*Assigned task:* Go through the data below and return each line containing the word "patterns".

Dataset entries:

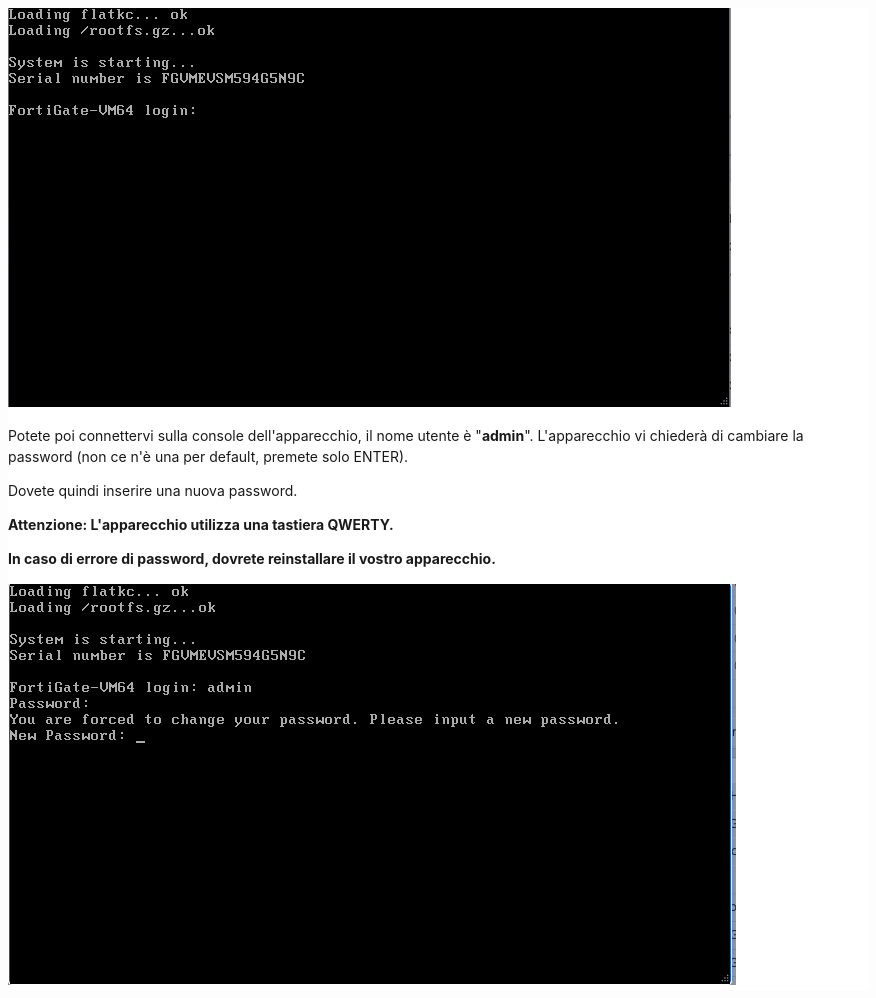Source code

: ![](images/vm_boot_02.png)

Potete poi connettervi sulla console dell'apparecchio, il nome utente è "**admin**". L'apparecchio vi chiederà di cambiare la password (non ce n'è una per default, premete solo ENTER).

Dovete quindi inserire una nuova password.

**Attenzione: L'apparecchio utilizza una tastiera QWERTY.**

**In caso di errore di password, dovrete reinstallare il vostro apparecchio.**

![](images/vm_boot_03.png)
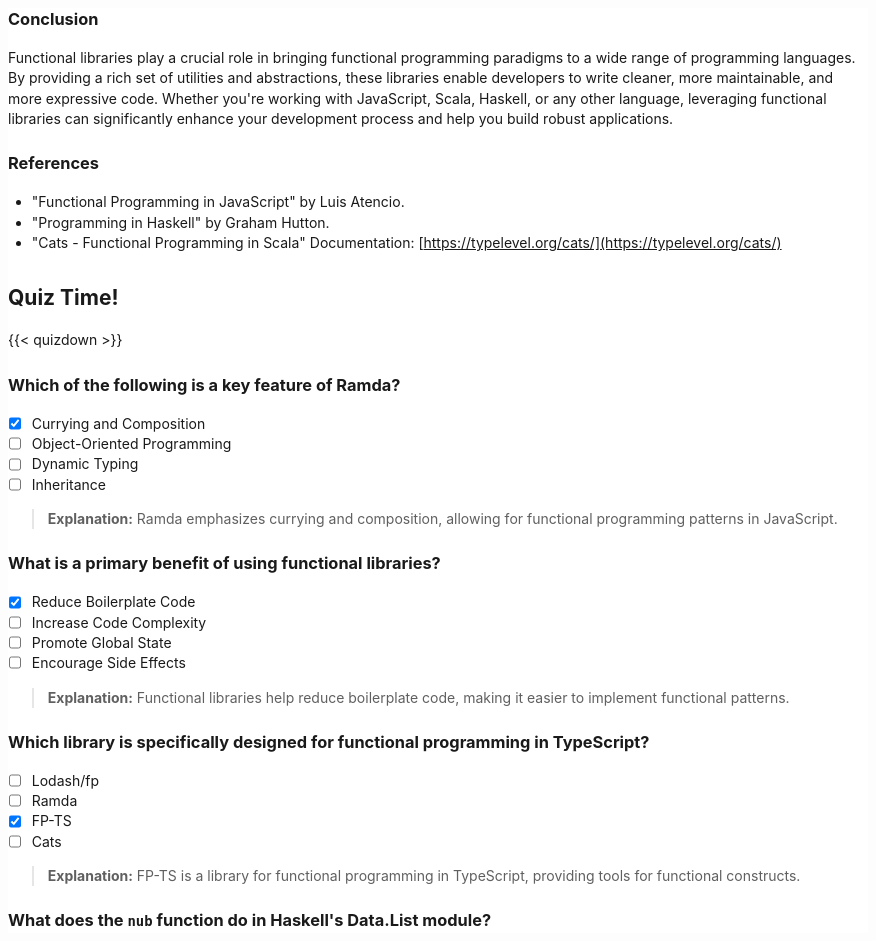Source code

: ### Conclusion

Functional libraries play a crucial role in bringing functional programming paradigms to a wide range of programming languages. By providing a rich set of utilities and abstractions, these libraries enable developers to write cleaner, more maintainable, and more expressive code. Whether you're working with JavaScript, Scala, Haskell, or any other language, leveraging functional libraries can significantly enhance your development process and help you build robust applications.

### References

- "Functional Programming in JavaScript" by Luis Atencio.
- "Programming in Haskell" by Graham Hutton.
- "Cats - Functional Programming in Scala" Documentation: [https://typelevel.org/cats/](https://typelevel.org/cats/)

## Quiz Time!

{{< quizdown >}}

### Which of the following is a key feature of Ramda?

- [x] Currying and Composition
- [ ] Object-Oriented Programming
- [ ] Dynamic Typing
- [ ] Inheritance

> **Explanation:** Ramda emphasizes currying and composition, allowing for functional programming patterns in JavaScript.

### What is a primary benefit of using functional libraries?

- [x] Reduce Boilerplate Code
- [ ] Increase Code Complexity
- [ ] Promote Global State
- [ ] Encourage Side Effects

> **Explanation:** Functional libraries help reduce boilerplate code, making it easier to implement functional patterns.

### Which library is specifically designed for functional programming in TypeScript?

- [ ] Lodash/fp
- [ ] Ramda
- [x] FP-TS
- [ ] Cats

> **Explanation:** FP-TS is a library for functional programming in TypeScript, providing tools for functional constructs.

### What does the `nub` function do in Haskell's Data.List module?
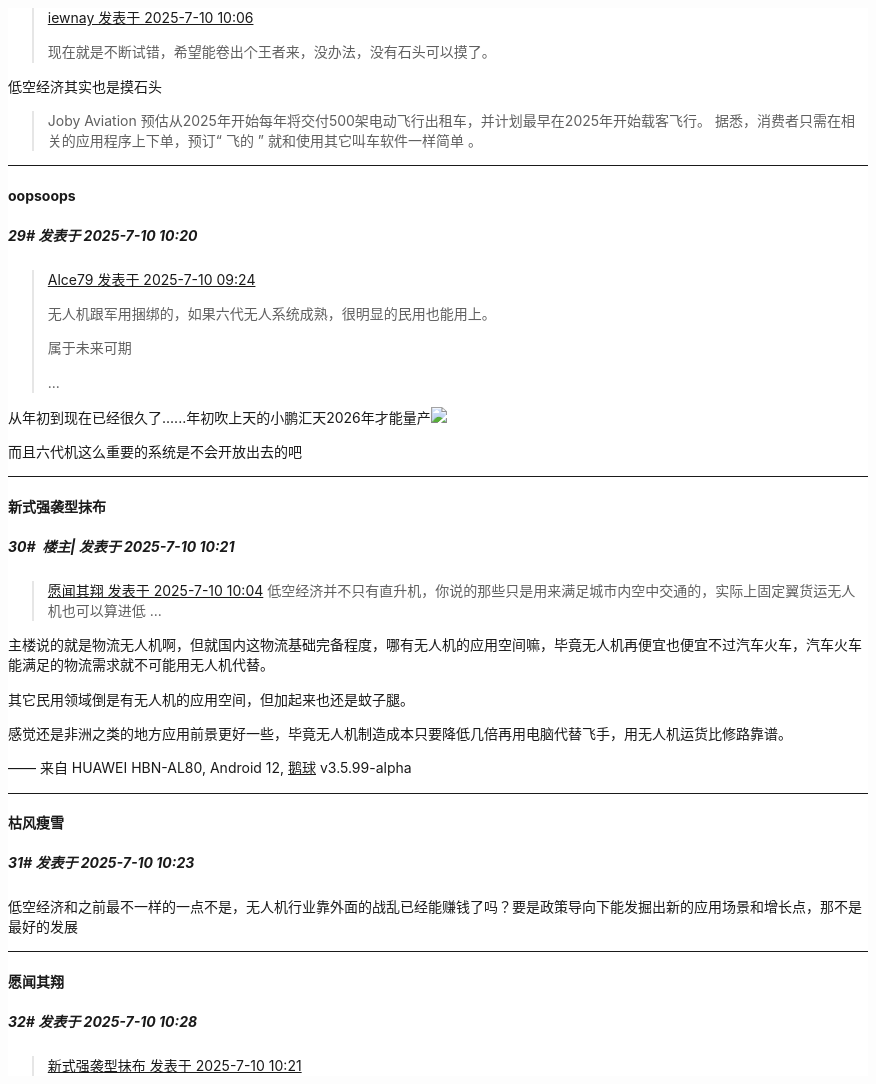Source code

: <blockquote><a href="httphttps://stage1st.com/2b/forum.php?mod=redirect&amp;goto=findpost&amp;pid=68075632&amp;ptid=2256108" target="_blank">iewnay 发表于 2025-7-10 10:06</a>

现在就是不断试错，希望能卷出个王者来，没办法，没有石头可以摸了。</blockquote>
低空经济其实也是摸石头
 <blockquote>Joby Aviation 预估从2025年开始每年将交付500架电动飞行出租车，并计划最早在2025年开始载客飞行。 据悉，消费者只需在相关的应用程序上下单，预订“ 飞的 ” 就和使用其它叫车软件一样简单 。</blockquote>

*****

####  oopsoops  
##### 29#       发表于 2025-7-10 10:20

<blockquote><a href="httphttps://stage1st.com/2b/forum.php?mod=redirect&amp;goto=findpost&amp;pid=68075363&amp;ptid=2256108" target="_blank">Alce79 发表于 2025-7-10 09:24</a>

无人机跟军用捆绑的，如果六代无人系统成熟，很明显的民用也能用上。

属于未来可期

 ...</blockquote>
从年初到现在已经很久了......年初吹上天的小鹏汇天2026年才能量产<img src="https://static.stage1st.com/image/smiley/face2017/001.png" referrerpolicy="no-referrer">

而且六代机这么重要的系统是不会开放出去的吧

*****

####  新式强袭型抹布  
##### 30#         楼主| 发表于 2025-7-10 10:21

<blockquote><a href="httphttps://stage1st.com/2b/forum.php?mod=redirect&amp;goto=findpost&amp;pid=68075611&amp;ptid=2256108" target="_blank">愿闻其翔 发表于 2025-7-10 10:04</a>
低空经济并不只有直升机，你说的那些只是用来满足城市内空中交通的，实际上固定翼货运无人机也可以算进低 ...</blockquote>
主楼说的就是物流无人机啊，但就国内这物流基础完备程度，哪有无人机的应用空间嘛，毕竟无人机再便宜也便宜不过汽车火车，汽车火车能满足的物流需求就不可能用无人机代替。

其它民用领域倒是有无人机的应用空间，但加起来也还是蚊子腿。

感觉还是非洲之类的地方应用前景更好一些，毕竟无人机制造成本只要降低几倍再用电脑代替飞手，用无人机运货比修路靠谱。

—— 来自 HUAWEI HBN-AL80, Android 12, [鹅球](https://www.pgyer.com/xfPejhuq) v3.5.99-alpha

*****

####  枯风瘦雪  
##### 31#       发表于 2025-7-10 10:23

低空经济和之前最不一样的一点不是，无人机行业靠外面的战乱已经能赚钱了吗？要是政策导向下能发掘出新的应用场景和增长点，那不是最好的发展

*****

####  愿闻其翔  
##### 32#       发表于 2025-7-10 10:28

<blockquote><a href="httphttps://stage1st.com/2b/forum.php?mod=redirect&amp;goto=findpost&amp;pid=68075716&amp;ptid=2256108" target="_blank">新式强袭型抹布 发表于 2025-7-10 10:21</a>

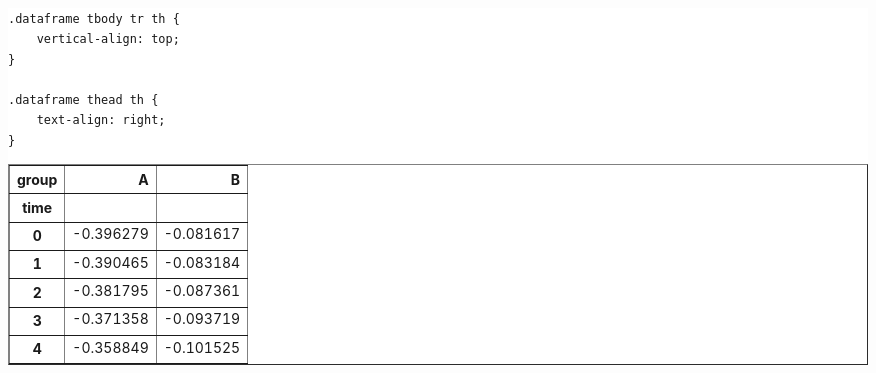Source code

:     .dataframe tbody tr th {
        vertical-align: top;
    }

    .dataframe thead th {
        text-align: right;
    }
</style>
<table border="1" class="dataframe">
  <thead>
    <tr style="text-align: right;">
      <th>group</th>
      <th>A</th>
      <th>B</th>
    </tr>
    <tr>
      <th>time</th>
      <th></th>
      <th></th>
    </tr>
  </thead>
  <tbody>
    <tr>
      <th>0</th>
      <td>-0.396279</td>
      <td>-0.081617</td>
    </tr>
    <tr>
      <th>1</th>
      <td>-0.390465</td>
      <td>-0.083184</td>
    </tr>
    <tr>
      <th>2</th>
      <td>-0.381795</td>
      <td>-0.087361</td>
    </tr>
    <tr>
      <th>3</th>
      <td>-0.371358</td>
      <td>-0.093719</td>
    </tr>
    <tr>
      <th>4</th>
      <td>-0.358849</td>
      <td>-0.101525</td>
    </tr>
  </tbody>
</table>
</div>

*Solution to the exercise:*
> **Explanation:** Ramda emphasizes currying and composition, allowing for functional programming patterns in JavaScript.
> **Explanation:** Functional libraries help reduce boilerplate code, making it easier to implement functional patterns.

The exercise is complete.